**Task directions:** What is needed is a verbatim copy of all the records.

**Extracted records:**
-------
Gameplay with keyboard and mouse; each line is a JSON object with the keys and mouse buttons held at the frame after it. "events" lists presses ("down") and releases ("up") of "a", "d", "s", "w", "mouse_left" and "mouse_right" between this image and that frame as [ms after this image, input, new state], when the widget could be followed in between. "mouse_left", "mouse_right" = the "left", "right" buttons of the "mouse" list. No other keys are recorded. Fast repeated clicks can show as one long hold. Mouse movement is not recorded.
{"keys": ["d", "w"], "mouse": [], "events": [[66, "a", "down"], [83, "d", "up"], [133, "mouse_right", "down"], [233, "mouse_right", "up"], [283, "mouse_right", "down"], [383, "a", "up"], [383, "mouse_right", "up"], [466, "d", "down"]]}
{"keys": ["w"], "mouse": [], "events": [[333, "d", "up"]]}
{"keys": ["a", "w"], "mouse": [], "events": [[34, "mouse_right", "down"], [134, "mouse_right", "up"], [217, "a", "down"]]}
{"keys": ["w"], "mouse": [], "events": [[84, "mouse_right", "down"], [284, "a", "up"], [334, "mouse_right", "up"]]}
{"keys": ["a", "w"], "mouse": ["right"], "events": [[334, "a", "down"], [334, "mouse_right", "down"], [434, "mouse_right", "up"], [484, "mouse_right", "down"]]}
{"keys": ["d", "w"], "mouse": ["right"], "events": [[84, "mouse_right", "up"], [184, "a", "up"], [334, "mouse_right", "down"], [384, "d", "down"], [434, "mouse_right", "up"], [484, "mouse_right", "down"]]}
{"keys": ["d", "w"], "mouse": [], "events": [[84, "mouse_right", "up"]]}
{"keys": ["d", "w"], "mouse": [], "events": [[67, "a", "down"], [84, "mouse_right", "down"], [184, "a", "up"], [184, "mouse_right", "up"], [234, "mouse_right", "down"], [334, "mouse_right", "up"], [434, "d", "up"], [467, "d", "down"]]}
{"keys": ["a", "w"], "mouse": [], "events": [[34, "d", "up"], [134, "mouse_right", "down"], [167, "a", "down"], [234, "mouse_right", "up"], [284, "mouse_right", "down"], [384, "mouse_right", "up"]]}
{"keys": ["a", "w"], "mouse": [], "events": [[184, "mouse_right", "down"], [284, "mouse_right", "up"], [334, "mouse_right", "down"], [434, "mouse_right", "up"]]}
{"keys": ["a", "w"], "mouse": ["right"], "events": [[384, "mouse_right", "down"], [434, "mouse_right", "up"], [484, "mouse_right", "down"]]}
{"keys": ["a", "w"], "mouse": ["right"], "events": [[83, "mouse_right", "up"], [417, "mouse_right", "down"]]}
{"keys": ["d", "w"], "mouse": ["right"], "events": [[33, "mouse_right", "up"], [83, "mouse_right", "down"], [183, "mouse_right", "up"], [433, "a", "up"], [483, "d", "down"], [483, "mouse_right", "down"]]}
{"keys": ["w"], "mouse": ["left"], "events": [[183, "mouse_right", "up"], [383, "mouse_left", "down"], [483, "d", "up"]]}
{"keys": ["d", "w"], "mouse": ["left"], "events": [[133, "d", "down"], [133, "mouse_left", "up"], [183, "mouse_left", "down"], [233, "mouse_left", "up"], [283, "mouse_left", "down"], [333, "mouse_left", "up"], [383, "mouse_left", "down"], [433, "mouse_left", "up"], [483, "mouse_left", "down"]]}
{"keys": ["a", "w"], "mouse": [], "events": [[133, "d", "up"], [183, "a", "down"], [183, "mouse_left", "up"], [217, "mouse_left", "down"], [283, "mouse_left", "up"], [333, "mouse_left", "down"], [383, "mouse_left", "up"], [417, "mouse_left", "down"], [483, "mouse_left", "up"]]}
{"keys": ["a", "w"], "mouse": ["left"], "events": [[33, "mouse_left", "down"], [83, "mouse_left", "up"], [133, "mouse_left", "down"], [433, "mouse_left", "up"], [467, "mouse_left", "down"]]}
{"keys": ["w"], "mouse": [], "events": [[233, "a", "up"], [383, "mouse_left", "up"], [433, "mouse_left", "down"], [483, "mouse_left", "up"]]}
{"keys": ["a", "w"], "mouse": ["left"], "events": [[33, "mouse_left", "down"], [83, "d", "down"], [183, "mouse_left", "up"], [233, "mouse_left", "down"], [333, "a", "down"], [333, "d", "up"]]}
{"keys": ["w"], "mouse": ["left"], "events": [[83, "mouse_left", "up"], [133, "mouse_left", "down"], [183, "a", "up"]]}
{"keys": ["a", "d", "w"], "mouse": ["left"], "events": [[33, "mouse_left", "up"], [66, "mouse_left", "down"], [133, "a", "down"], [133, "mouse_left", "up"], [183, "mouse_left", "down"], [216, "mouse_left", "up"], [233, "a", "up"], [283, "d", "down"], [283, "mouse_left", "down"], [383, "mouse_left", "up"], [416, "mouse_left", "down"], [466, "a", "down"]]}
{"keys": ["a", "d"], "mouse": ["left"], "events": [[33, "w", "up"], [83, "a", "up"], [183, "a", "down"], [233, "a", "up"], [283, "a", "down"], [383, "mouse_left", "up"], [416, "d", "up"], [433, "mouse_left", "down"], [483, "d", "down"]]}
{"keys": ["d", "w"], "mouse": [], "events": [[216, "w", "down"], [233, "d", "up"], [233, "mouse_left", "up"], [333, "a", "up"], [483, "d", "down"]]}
-------
**Task answer:**
Gameplay with keyboard and mouse; each line is a JSON object with the keys and mouse buttons held at the frame after it. "events" lists presses ("down") and releases ("up") of "a", "d", "s", "w", "mouse_left" and "mouse_right" between this image and that frame as [ms after this image, input, new state], when the widget could be followed in between. "mouse_left", "mouse_right" = the "left", "right" buttons of the "mouse" list. No other keys are recorded. Fast repeated clicks can show as one long hold. Mouse movement is not recorded.
{"keys": ["d", "w"], "mouse": [], "events": [[66, "a", "down"], [83, "d", "up"], [133, "mouse_right", "down"], [233, "mouse_right", "up"], [283, "mouse_right", "down"], [383, "a", "up"], [383, "mouse_right", "up"], [466, "d", "down"]]}
{"keys": ["w"], "mouse": [], "events": [[333, "d", "up"]]}
{"keys": ["a", "w"], "mouse": [], "events": [[34, "mouse_right", "down"], [134, "mouse_right", "up"], [217, "a", "down"]]}
{"keys": ["w"], "mouse": [], "events": [[84, "mouse_right", "down"], [284, "a", "up"], [334, "mouse_right", "up"]]}
{"keys": ["a", "w"], "mouse": ["right"], "events": [[334, "a", "down"], [334, "mouse_right", "down"], [434, "mouse_right", "up"], [484, "mouse_right", "down"]]}
{"keys": ["d", "w"], "mouse": ["right"], "events": [[84, "mouse_right", "up"], [184, "a", "up"], [334, "mouse_right", "down"], [384, "d", "down"], [434, "mouse_right", "up"], [484, "mouse_right", "down"]]}
{"keys": ["d", "w"], "mouse": [], "events": [[84, "mouse_right", "up"]]}
{"keys": ["d", "w"], "mouse": [], "events": [[67, "a", "down"], [84, "mouse_right", "down"], [184, "a", "up"], [184, "mouse_right", "up"], [234, "mouse_right", "down"], [334, "mouse_right", "up"], [434, "d", "up"], [467, "d", "down"]]}
{"keys": ["a", "w"], "mouse": [], "events": [[34, "d", "up"], [134, "mouse_right", "down"], [167, "a", "down"], [234, "mouse_right", "up"], [284, "mouse_right", "down"], [384, "mouse_right", "up"]]}
{"keys": ["a", "w"], "mouse": [], "events": [[184, "mouse_right", "down"], [284, "mouse_right", "up"], [334, "mouse_right", "down"], [434, "mouse_right", "up"]]}
{"keys": ["a", "w"], "mouse": ["right"], "events": [[384, "mouse_right", "down"], [434, "mouse_right", "up"], [484, "mouse_right", "down"]]}
{"keys": ["a", "w"], "mouse": ["right"], "events": [[83, "mouse_right", "up"], [417, "mouse_right", "down"]]}
{"keys": ["d", "w"], "mouse": ["right"], "events": [[33, "mouse_right", "up"], [83, "mouse_right", "down"], [183, "mouse_right", "up"], [433, "a", "up"], [483, "d", "down"], [483, "mouse_right", "down"]]}
{"keys": ["w"], "mouse": ["left"], "events": [[183, "mouse_right", "up"], [383, "mouse_left", "down"], [483, "d", "up"]]}
{"keys": ["d", "w"], "mouse": ["left"], "events": [[133, "d", "down"], [133, "mouse_left", "up"], [183, "mouse_left", "down"], [233, "mouse_left", "up"], [283, "mouse_left", "down"], [333, "mouse_left", "up"], [383, "mouse_left", "down"], [433, "mouse_left", "up"], [483, "mouse_left", "down"]]}
{"keys": ["a", "w"], "mouse": [], "events": [[133, "d", "up"], [183, "a", "down"], [183, "mouse_left", "up"], [217, "mouse_left", "down"], [283, "mouse_left", "up"], [333, "mouse_left", "down"], [383, "mouse_left", "up"], [417, "mouse_left", "down"], [483, "mouse_left", "up"]]}
{"keys": ["a", "w"], "mouse": ["left"], "events": [[33, "mouse_left", "down"], [83, "mouse_left", "up"], [133, "mouse_left", "down"], [433, "mouse_left", "up"], [467, "mouse_left", "down"]]}
{"keys": ["w"], "mouse": [], "events": [[233, "a", "up"], [383, "mouse_left", "up"], [433, "mouse_left", "down"], [483, "mouse_left", "up"]]}
{"keys": ["a", "w"], "mouse": ["left"], "events": [[33, "mouse_left", "down"], [83, "d", "down"], [183, "mouse_left", "up"], [233, "mouse_left", "down"], [333, "a", "down"], [333, "d", "up"]]}
{"keys": ["w"], "mouse": ["left"], "events": [[83, "mouse_left", "up"], [133, "mouse_left", "down"], [183, "a", "up"]]}
{"keys": ["a", "d", "w"], "mouse": ["left"], "events": [[33, "mouse_left", "up"], [66, "mouse_left", "down"], [133, "a", "down"], [133, "mouse_left", "up"], [183, "mouse_left", "down"], [216, "mouse_left", "up"], [233, "a", "up"], [283, "d", "down"], [283, "mouse_left", "down"], [383, "mouse_left", "up"], [416, "mouse_left", "down"], [466, "a", "down"]]}
{"keys": ["a", "d"], "mouse": ["left"], "events": [[33, "w", "up"], [83, "a", "up"], [183, "a", "down"], [233, "a", "up"], [283, "a", "down"], [383, "mouse_left", "up"], [416, "d", "up"], [433, "mouse_left", "down"], [483, "d", "down"]]}
{"keys": ["d", "w"], "mouse": [], "events": [[216, "w", "down"], [233, "d", "up"], [233, "mouse_left", "up"], [333, "a", "up"], [483, "d", "down"]]}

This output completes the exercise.